Reproduce the material below character for character, leaving out the picture.

(Source data)
........
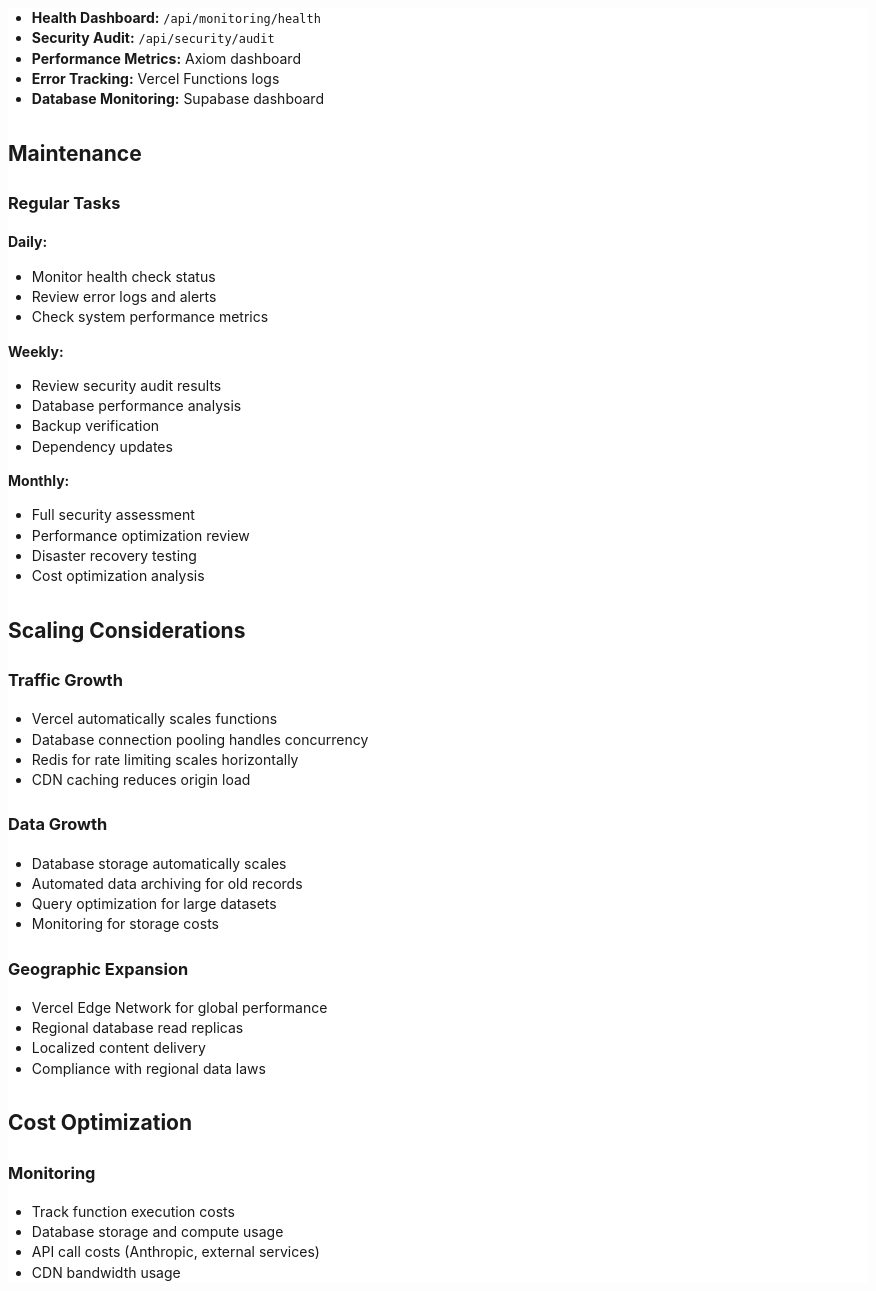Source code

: - **Health Dashboard:** `/api/monitoring/health`
- **Security Audit:** `/api/security/audit`
- **Performance Metrics:** Axiom dashboard
- **Error Tracking:** Vercel Functions logs
- **Database Monitoring:** Supabase dashboard

## Maintenance

### Regular Tasks

**Daily:**
- Monitor health check status
- Review error logs and alerts
- Check system performance metrics

**Weekly:**
- Review security audit results
- Database performance analysis
- Backup verification
- Dependency updates

**Monthly:**
- Full security assessment
- Performance optimization review
- Disaster recovery testing
- Cost optimization analysis

## Scaling Considerations

### Traffic Growth
- Vercel automatically scales functions
- Database connection pooling handles concurrency
- Redis for rate limiting scales horizontally
- CDN caching reduces origin load

### Data Growth
- Database storage automatically scales
- Automated data archiving for old records
- Query optimization for large datasets
- Monitoring for storage costs

### Geographic Expansion
- Vercel Edge Network for global performance
- Regional database read replicas
- Localized content delivery
- Compliance with regional data laws

## Cost Optimization

### Monitoring
- Track function execution costs
- Database storage and compute usage
- API call costs (Anthropic, external services)
- CDN bandwidth usage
........
◆ Completed task
Source code

: - **Health Dashboard:** `/api/monitoring/health`
- **Security Audit:** `/api/security/audit`
- **Performance Metrics:** Axiom dashboard
- **Error Tracking:** Vercel Functions logs
- **Database Monitoring:** Supabase dashboard

## Maintenance

### Regular Tasks

**Daily:**
- Monitor health check status
- Review error logs and alerts
- Check system performance metrics

**Weekly:**
- Review security audit results
- Database performance analysis
- Backup verification
- Dependency updates

**Monthly:**
- Full security assessment
- Performance optimization review
- Disaster recovery testing
- Cost optimization analysis

## Scaling Considerations

### Traffic Growth
- Vercel automatically scales functions
- Database connection pooling handles concurrency
- Redis for rate limiting scales horizontally
- CDN caching reduces origin load

### Data Growth
- Database storage automatically scales
- Automated data archiving for old records
- Query optimization for large datasets
- Monitoring for storage costs

### Geographic Expansion
- Vercel Edge Network for global performance
- Regional database read replicas
- Localized content delivery
- Compliance with regional data laws

## Cost Optimization

### Monitoring
- Track function execution costs
- Database storage and compute usage
- API call costs (Anthropic, external services)
- CDN bandwidth usage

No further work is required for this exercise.